Un Trovatore arcaico, antico, ancestrale. Fuori dal tempo e dallo spazio. Astratto, privo di
connotazioni specifiche, ma nello stesso tempo estremamente materico. Con quella gigantesca
luna che domina la scena, a dirci dell'amore notturno e nascosto di Leonora e Manrico. Con
quella mano pronta a ghermirla, a ricordarci il potere che in questa storia è più forte di tutto.
Astratta, aerea, inafferrabile - come la musica - è la luce, caravaggesca. «La luce è l'unico
parallelo spirituale della musica. Spirito puro, corpo che non c'è».
Pensato e realizzato nel 2012 per il Festival di Atene, nel teatro all'aperto di Erode Attico,
l'allestimento ripreso dal Lirico è del tutto diverso da quello originale. «All'aria aperta io valorizzo il
luogo, la sua Stimmung, l'atmosfera, adesso mi trovo ad agire in uno spazio chiuso e più ridotto.
Sono arrivato da San Paolo, preceduto dal mio assistente, Paolo Giani, e felice di essere qui,
nonostante gli impegni. In pochi giorni gli scenografi del teatro hanno fatto il miracolo. Bravissimi.
A Cagliari ho visto segni di passione e di professionalità che non si vedono sempre». Si
rinnovano i costumi, affidati alla sartoria di Mino Fadda, si modificano le scene, si creano nuove
suggestioni. Non cambia l'ispirazione. «Resta l'ossessione che accomuna i miei lavori. L'opera
riunisce tutte le sensazioni della vita. È una esperienza totale».

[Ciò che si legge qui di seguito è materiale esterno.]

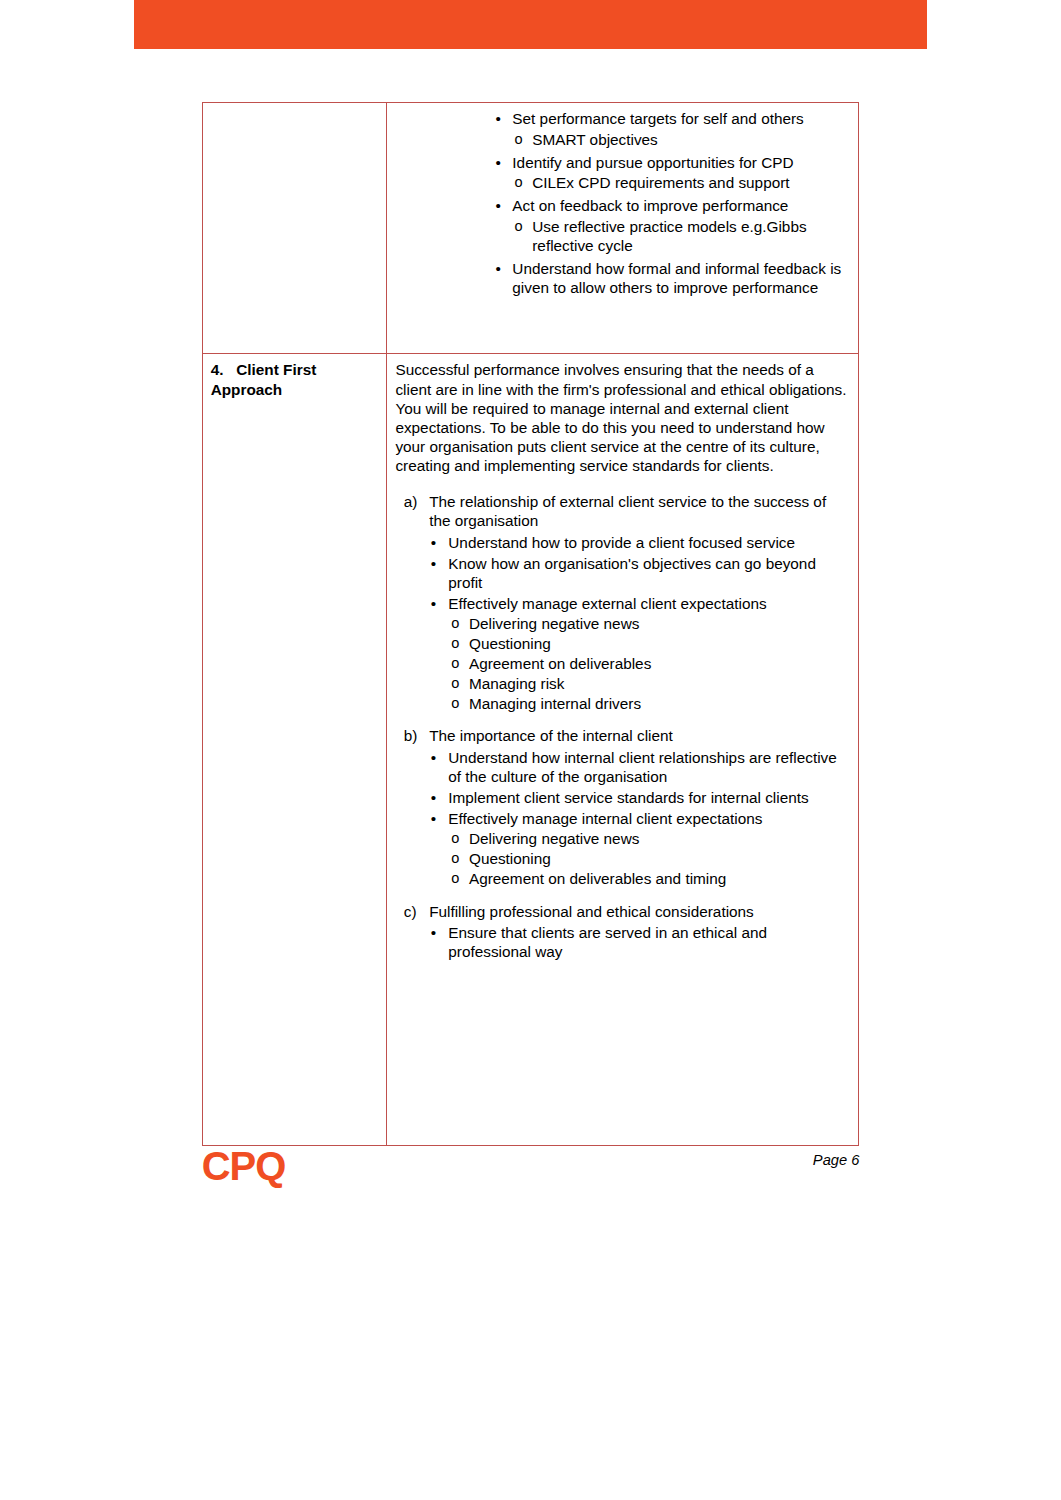| | Set performance targets for self and others SMART objectives Identify and pursue opportunities for CPD CILEx CPD requirements and support Act on feedback to improve performance Use reflective practice models e.g.Gibbs reflective cycle Understand how formal and informal feedback is given to allow others to improve performance |
| 4. Client First Approach | Successful performance involves ensuring that the needs of a client are in line with the firm's professional and ethical obligations. You will be required to manage internal and external client expectations. To be able to do this you need to understand how your organisation puts client service at the centre of its culture, creating and implementing service standards for clients. a) The relationship of external client service to the success of the organisation Understand how to provide a client focused service Know how an organisation's objectives can go beyond profit Effectively manage external client expectations Delivering negative news Questioning Agreement on deliverables Managing risk Managing internal drivers b) The importance of the internal client Understand how internal client relationships are reflective of the culture of the organisation Implement client service standards for internal clients Effectively manage internal client expectations Delivering negative news Questioning Agreement on deliverables and timing c) Fulfilling professional and ethical considerations Ensure that clients are served in an ethical and professional way |
CPQ
Page 6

Che cosa è per lei l'opera?
«Un mondo di sogno. Nasce da Proust, dal suo tempo ritrovato, dal capire che tutto ha a che
vedere con tutto, e che basta un frammento per scoprire la riflessione di una vita vera. Oggi
viviamo una vita caotica, la rivoluzione informatica ci ha strappato alle nostre sicurezze. Prima si
andava in chiesa, al museo, si dava più spazio allo spirito. Il teatro deve funzionare alla maniera
del sogno. L'astrazione non si può catturare. Per questo non ci sono effetti tecnologici. Mi
piacciono le cose fatte a mano. Sono un artigiano. Non mi interessano le grosse produzioni».
Lei è anche coreografo.
«La coreografia è la dimensione che più amo. È teatro del corpo e dello spirito. Vorrei che l'opera
fosse seria come la danza contemporanea. Diventerebbe una forza straordinaria».
Il suo pubblico ideale?
«È un pubblico vasto, va dal bambino al vecchio, da chi coltiva l'arte a chi la vede per la prima
volta. La ricchezza interiore non è mai legata alla cultura, quanto più una persona è primitiva
tanto più conserva forza e capacità di visione. Io evito la storia, il tempo. E anche la narrazione
per me deve essere sempre poetica e aperta. Chi vuole si lascia andare. La musica non ha
razionalità, è tutto frammentario, e in questo Il Trovatore, così come è strutturato, aiuta molto».